I used to go visit a great aunt and uncle for a week every summer.  She was my maternal grandmother's sister and he was my maternal grandfather's brother - they never had children of their own but were extra grandparents to my family.  They still lived in the town near where they were born and where his mother still lived with a widowed daughter.   I would always have a day to spend with Grandma and Aunt Maude at the old home, but mostly the time was spent with Grandma.


When I arrived, Grandma, then in her mid 80's, would be sitting at the kitchen table sipping her coffee from the saucer, not the cup.  This is an old country habit - a quick way to cool the coffee - pour it into the saucer and then drink  from the saucer.   She was the only person I ever saw actually do that and it was very fascinating to a 10-year-old whose own Mom would probably slap her away from the table if she dared drink from a saucer!


Now by age 10, I was already taller than my tiny great-grandmother who probably never weighed as much as 95 pounds.  Yet she had delivered eleven babies without benefit of hospitals - that was fascinating, too.

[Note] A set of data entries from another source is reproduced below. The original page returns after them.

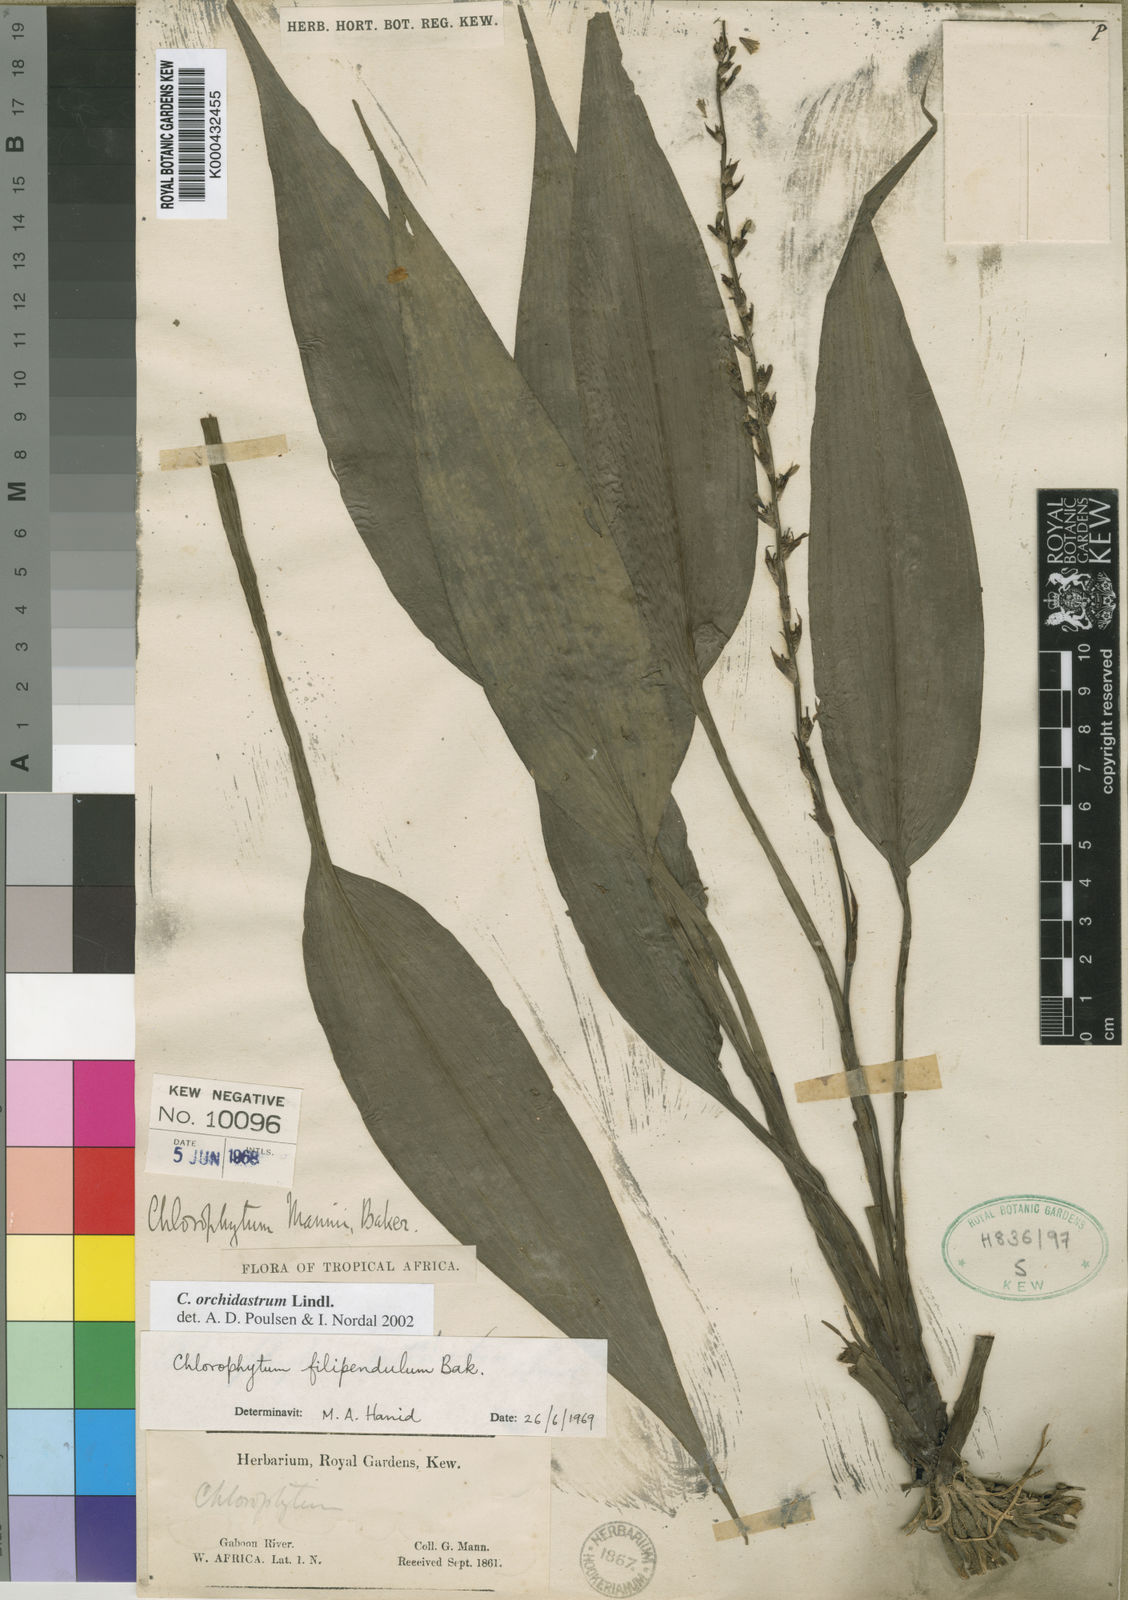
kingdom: Plantae
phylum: Tracheophyta
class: Liliopsida
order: Asparagales
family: Asparagaceae
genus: Chlorophytum
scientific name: Chlorophytum orchidastrum
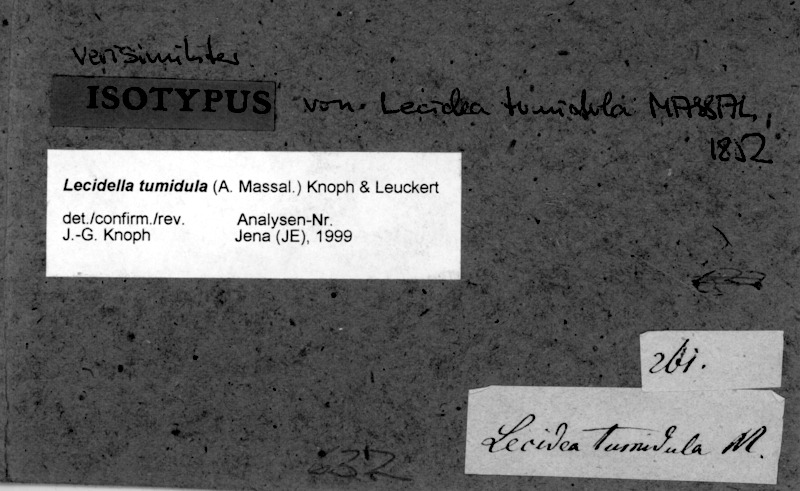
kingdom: Fungi
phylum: Ascomycota
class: Lecanoromycetes
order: Lecanorales
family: Lecanoraceae
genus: Lecidella
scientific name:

After Grandma finished her coffee, she would always take me back into the living room which was furnished in bits and pieces of furniture reminiscent of horse-hair Victorian and always very dark to keep out the Southern heat. She would take me to a picture on the wall.  It was a picture of her family about the time her first two grandchildren had been born and included her long dead husband, nine of her children, the spouses of the older children and the babies.  I was to tell her who each person in the picture was and how they were related.  As the majority of the people in the picture were still living and were still in that small town, or they trekked back home every April for Grandma's annual birthday party, this was easy to do.  I have a copy of that picture now and of course, none of them are living now. Honestly - it doesn't seem that was 60 years ago and counting.


Then Grandma would be ready for the rocking chair in the corner of her bedroom where she spent most of her days and tell me stories about her family.  Hanging on the wall across from her rocker where she could look at it often, was a portrait of her lovely daughter Lelia, who had died at age thirteen.  Other than her first newborn that lived only five days, that was her only deceased child.  Her first story was always to tell me about Lelia and how a mother could never recover from such a loss.


Grandma lived to be almost 97, although both her frail body and her mind failed her in the last years.  Maude lovingly cared for her there in her bedroom until she drew her last breath.  I think as a link to such a long-ago past along with the deep feeling of love and pride in her family, Grandma provided me with that burning desire to know more about all those who had gone before.